In the way of local treatment the best results and greatest relief to suffering will be obtained by gently rubbing the swollen glands with a mixture of tincture of opium and sweet oil (one drachm to the ounce), three times daily, and in the mean while keeping the parts enveloped with a moderately thick layer of cotton wadding covered by oiled silk. Water dressings or light poultices may be used with advantage. When resolution begins a more stimulating lotion will hasten the disappearance of the swelling.

In the exceptional instances in which the skin covering the tumor becomes tense and red, and suppuration is threatened, two or three leeches may be applied behind the ear of the affected side. When suppuration has actually taken place the abscess should be immediately opened to prevent further destruction of the gland-tissue and perforation into the external auditory meatus.

If, particularly in strumous subjects, resolution be incomplete and glandular enlargement and induration remain after the cessation of the acute symptoms, cod-liver oil and iodide of iron are demanded for internal administration and the compound ointment of iodine for external application. It is well to dilute the latter sufficiently to prevent its causing irritation of the skin, and to apply it twice daily.

**WORK INSTRUCTION:**
In the passage on treating swollen glands, why should the abscess be opened immediately once suppuration has taken place? Answer in one to three sentences.

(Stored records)
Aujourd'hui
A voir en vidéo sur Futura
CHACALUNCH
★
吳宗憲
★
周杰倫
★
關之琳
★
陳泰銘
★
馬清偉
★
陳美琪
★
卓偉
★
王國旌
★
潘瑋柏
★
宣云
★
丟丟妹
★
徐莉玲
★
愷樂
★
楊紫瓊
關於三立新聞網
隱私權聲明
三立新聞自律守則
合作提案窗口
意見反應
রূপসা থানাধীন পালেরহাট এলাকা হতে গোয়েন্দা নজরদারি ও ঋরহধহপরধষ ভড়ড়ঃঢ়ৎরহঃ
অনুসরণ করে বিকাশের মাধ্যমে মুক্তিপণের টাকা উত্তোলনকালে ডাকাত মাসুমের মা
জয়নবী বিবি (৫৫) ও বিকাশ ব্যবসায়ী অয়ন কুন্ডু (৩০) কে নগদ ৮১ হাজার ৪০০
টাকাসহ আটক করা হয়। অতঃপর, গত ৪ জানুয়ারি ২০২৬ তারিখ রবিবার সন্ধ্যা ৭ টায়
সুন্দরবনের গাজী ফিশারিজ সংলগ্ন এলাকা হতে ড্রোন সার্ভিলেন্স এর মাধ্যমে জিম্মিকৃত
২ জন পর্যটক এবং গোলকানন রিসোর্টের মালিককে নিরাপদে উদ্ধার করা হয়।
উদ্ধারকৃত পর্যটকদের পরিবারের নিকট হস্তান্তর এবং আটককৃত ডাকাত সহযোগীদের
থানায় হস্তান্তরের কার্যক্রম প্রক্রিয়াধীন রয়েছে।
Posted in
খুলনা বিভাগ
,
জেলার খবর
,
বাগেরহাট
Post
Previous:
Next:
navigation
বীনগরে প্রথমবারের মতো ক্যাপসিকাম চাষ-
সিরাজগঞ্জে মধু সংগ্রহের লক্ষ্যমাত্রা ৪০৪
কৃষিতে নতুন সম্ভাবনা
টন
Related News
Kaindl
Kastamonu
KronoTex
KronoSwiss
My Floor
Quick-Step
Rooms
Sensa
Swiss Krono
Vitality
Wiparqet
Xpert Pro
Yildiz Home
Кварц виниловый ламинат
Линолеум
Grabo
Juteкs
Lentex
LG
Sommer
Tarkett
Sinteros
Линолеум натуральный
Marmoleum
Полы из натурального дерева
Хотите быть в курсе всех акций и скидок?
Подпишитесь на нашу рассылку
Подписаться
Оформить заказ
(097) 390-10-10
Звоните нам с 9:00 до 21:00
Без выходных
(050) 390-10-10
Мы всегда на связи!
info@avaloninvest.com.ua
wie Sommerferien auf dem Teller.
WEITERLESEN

**ANSWER TO THIS TASK:**
The abscess should be opened at once to prevent further destruction of the gland tissue. It also prevents the abscess from perforating into the external auditory meatus.